The Formula Explained

The alligation rule states that the parts of the low-strength solution equal the difference between the high concentration and the desired concentration, while the parts of the high-strength solution equal the difference between the desired and low concentrations:

$$\text{Ratio}_{low:high} = (C_{high} - C_{desired}) : (C_{desired} - C_{low})$$

To convert parts into real amounts, multiply your total batch size by each solution's parts divided by the total number of parts.
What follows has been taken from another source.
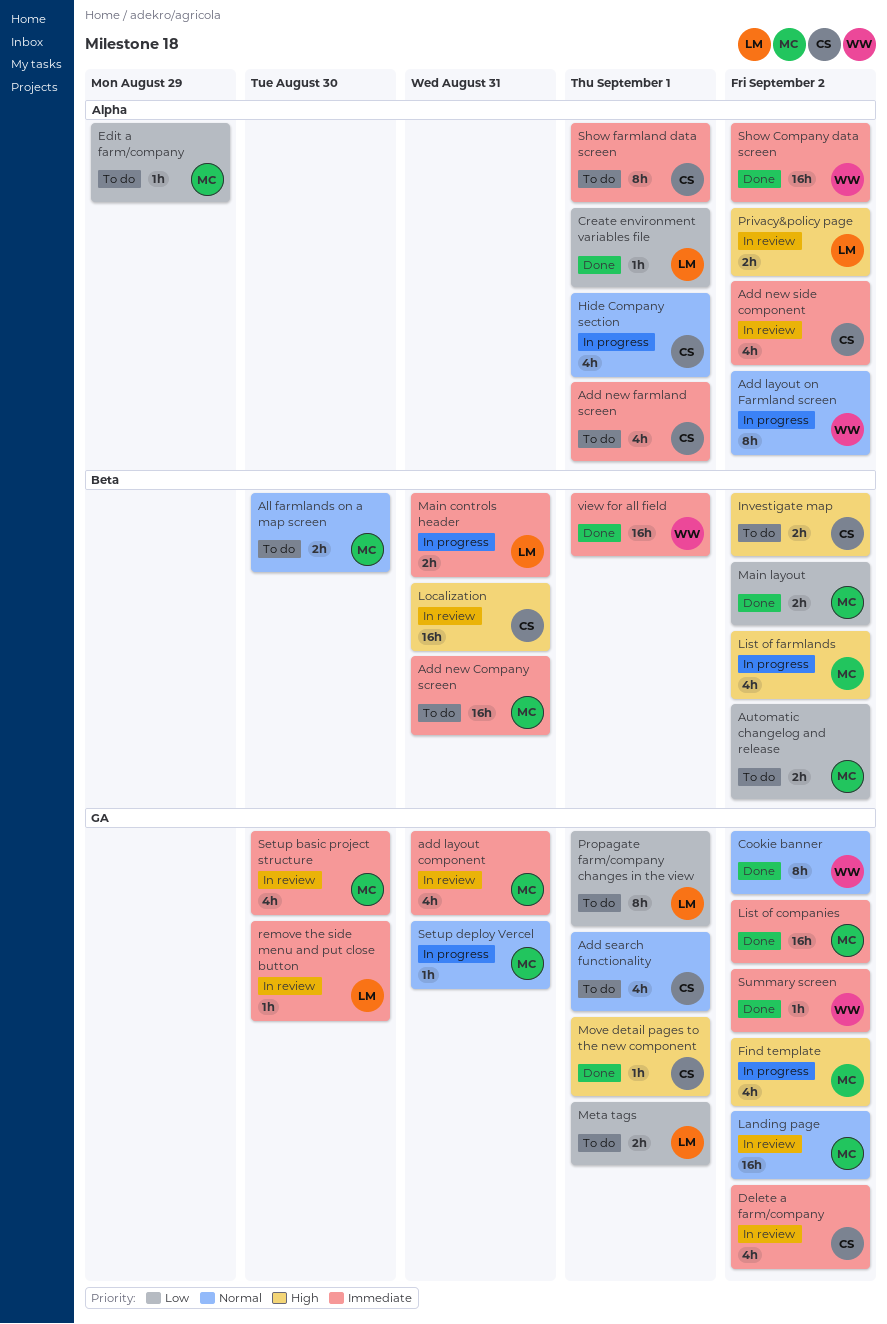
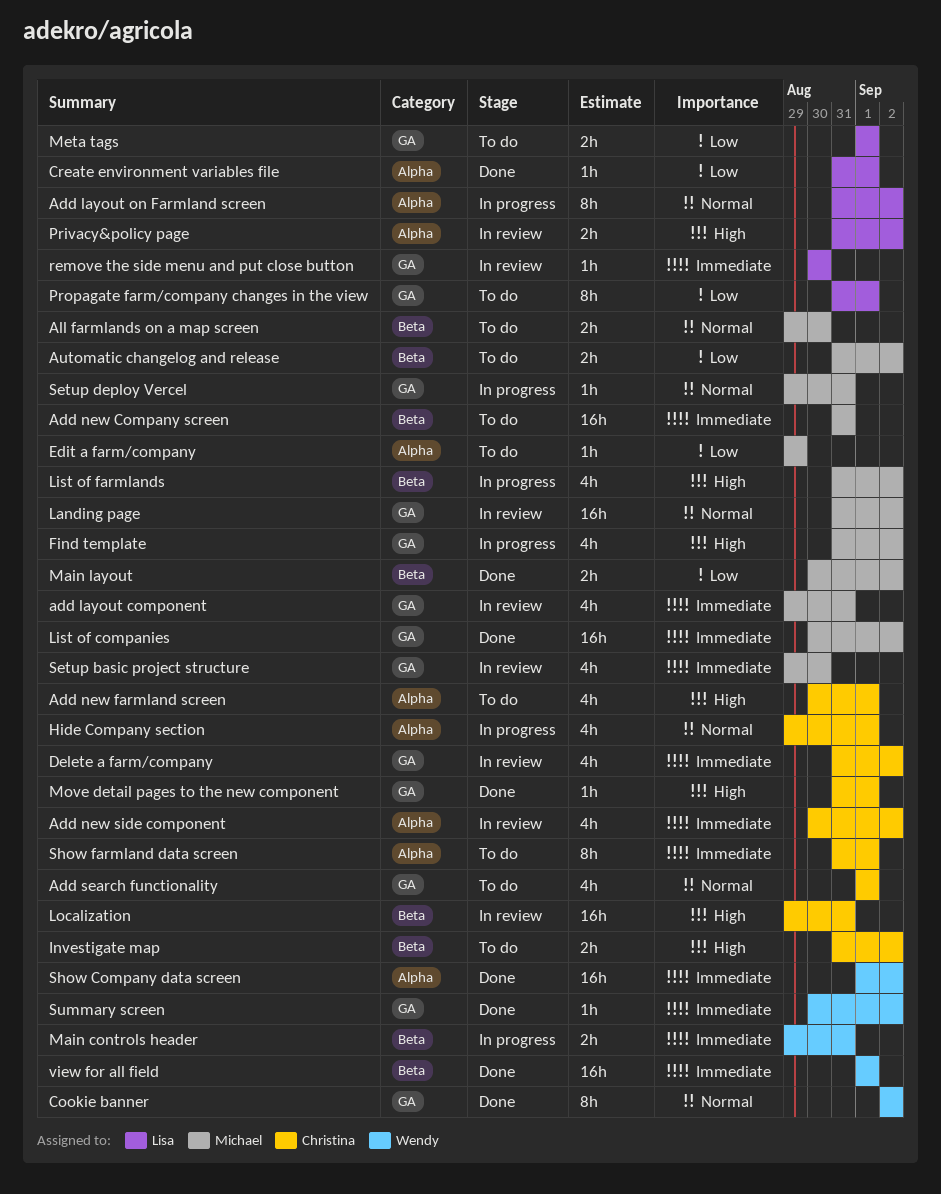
Add layout on Farmland screen, owner: Wendy -> Lisa
Add new farmland screen, priority: Immediate -> High
Main controls header, owner: Lisa -> Wendy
Alligation cross diagram showing high, low, and desired concentrations and their differences
The alligation cross: subtract along the diagonals to get each part of the mixing ratio.

Worked Example

Suppose you have a 5% solution and a 20% solution and want 100 mL of a 12% solution. Parts of low = \(20 - 12 = 8\); parts of high = \(12 - 5 = 7\). So the ratio is \(8 : 7\) (15 total parts). Amount of low:

$$A_{low} = 100 \times \frac{8}{15} \approx 53.33 \text{ mL}$$

amount of high:

$$A_{high} = 100 \times \frac{7}{15} \approx 46.67 \text{ mL}$$
Two solutions of different concentration combining into one of intermediate concentration
Mixing a stronger and a weaker solution yields the target concentration in between.

Key Terms & Variables

Low concentration (clow)
The strength of the weaker of the two solutions being combined, expressed as % w/v, % v/v, mg/mL, molarity, or any consistent unit. It may be a diluent of 0% (e.g. pure water or saline base).
High concentration (chigh)
The strength of the stronger of the two solutions. The desired concentration must lie between the low and high values for a valid mix.
Desired concentration (cdesired)
The target strength of the final mixture. It must satisfy \(\text{Low} \le \text{Desired} \le \text{High}\).
Stock solution
A concentrated solution kept on hand and diluted as needed. In alligation, the high (and sometimes the low) solution is typically a stock.
Parts
Relative, unitless proportions obtained by cross-subtraction: parts of low \(= \text{High} - \text{Desired}\) and parts of high \(= \text{Desired} - \text{Low}\). They define how the batch is split before scaling to actual volumes.
Mixing ratio
The parts expressed as a ratio, low : high, usually reduced to its simplest whole-number form (e.g. 3 : 1).
Alligation alternate
The method used by this calculator: given two known strengths and a target, it finds the proportion of each component needed to reach that target.
Alligation medial
The reverse problem: given known quantities and strengths of several components, it computes the resulting average (weighted mean) concentration of the mixture.
Batch size (total)
The total volume (or mass) of finished mixture you want to prepare. The parts/ratio are scaled to this total to give the actual amount of each solution.

FAQ

What if my target equals one of the stock concentrations? Then one "part" becomes zero and you only need that single solution.

Can I use it for three or more solutions? Standard alligation handles two stocks. For three or more, repeat the process in pairs.

Does the unit matter? No — just keep all three concentrations in the same unit and the resulting amounts will match your total's unit.